Pour autant, ces compositions le sont toutes, sérieuses. Difficile de ne pas succomber à leur pouvoir de séduction, dû sans aucun doute à ce groove délicat, jamais surjoué, mais aussi par cette aura ensoleillée et réconfortante, ainsi que par ces multitudes d’idées aussi géniales qu’abouties. Ainsi, on se laisse bercer par les facéties de ce disque qui, même si une oreille peu exercée aurait tendance à le trouver approximatif sur pas mal de points, s’avère d’une redoutable précision (et là, on touche au bricolage de génie).

Les arrangements, le chant, rien n’est laissé au hasard et nous offre un disque aussi chaud qu’un thé bouillant servi sur les rives enneigées d’un quelconque pays scandinave et aussi frais qu’un thé glacé sur les rives ensoleillées d’une plage des bermudes.

A découvrir sans tarder ! Le disque est disponible depuis le 25 novembre sur le label Les Inveftigations Phoniques

#pop #poppsychédélique #artpop

guadal tejaz rattrapage 1GUADAL TEJAZ, Noche triste

On quitte l’univers fjordien pour celui des Guadal Tejaz, groupe rennais qui pratique un rock teinté d’essence post punk. Certes, rien de bien nouveau sous le soleil breton, si ce n’est que, bien qu’il ne révolutionne en rien le genre, le groupe parvient à pondre un album d’une très forte cohérence et unité. Porté par un chant habité, doté d’un superbe trémolo nous évoquant parfois ceux présents dans le rock, heavy ou pas, mais souvent psychédélique, des années 60-70. Ajoutez à cela des compositions solides comme le granit et vous obtenez un combo n’ayant aucune peine à vous rallier à sa cause.

Les rythmiques sont imparables, dégagent un groove vénéneux, lequel, augmentées par des guitares inspirées, et un chant absolument magistral, rétame toute la concurrence (mais avec grâce et toujours à propos, c’est-à-dire que le but n’est pas là, rétamer la concurrence, mais c’est ce qui arrive par la force des choses). Pas besoin de grands moyens techniques (la production est sobre mais très efficace) ou de grandiloquence pour parler au plus juste de ce que doit être ce genre musical énervé mais réfléchi. Ainsi, en ajoutant parfois une pointe de synthé, en haussant ou en baissant ostensiblement le tempo, au gré des envies du groupe, Guadal Tejaz évite une linéarité qui aurait tout pour déplaire.

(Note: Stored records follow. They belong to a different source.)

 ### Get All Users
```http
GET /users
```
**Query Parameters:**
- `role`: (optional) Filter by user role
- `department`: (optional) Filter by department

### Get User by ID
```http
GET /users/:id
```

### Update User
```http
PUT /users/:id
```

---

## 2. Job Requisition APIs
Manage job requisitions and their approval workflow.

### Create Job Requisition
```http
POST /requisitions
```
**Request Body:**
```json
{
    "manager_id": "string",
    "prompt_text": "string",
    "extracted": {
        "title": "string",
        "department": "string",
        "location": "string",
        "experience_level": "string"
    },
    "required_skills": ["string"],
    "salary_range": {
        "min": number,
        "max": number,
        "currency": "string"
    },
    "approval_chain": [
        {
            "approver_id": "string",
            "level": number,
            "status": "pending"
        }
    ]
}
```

La tracklist, maligne comme tout, déjoue le piège de la répétition pour nous offrir un album haut de gamme même si potentiellement absorbable par la masse des disques dans cette même veine. Tant de groupe se jette corps et âme dans ce genre musical qu’il est dur de trier les bons de ce qui le sont moins et, c’est un fait, il faut prendre un peu de temps pour que la magie de Noche Triste opère à 100% et de façon pérenne. Les aficionados du titre parfait lançant un album, et qui foutent le camp dès le deuxième morceau, pourraient fort injustement passer à côté de Noche Triste qui développe ses toxines vénéneuses par petites touches bien senties et régulières. On conseille à ceux qui se font un avis en 30 secondes de prendre deux vraies minutes pour s’immerger totalement dans l’univers Tejazien. Elles seront vite dédommagées par un plaisir allant croissant et durable dans le temps.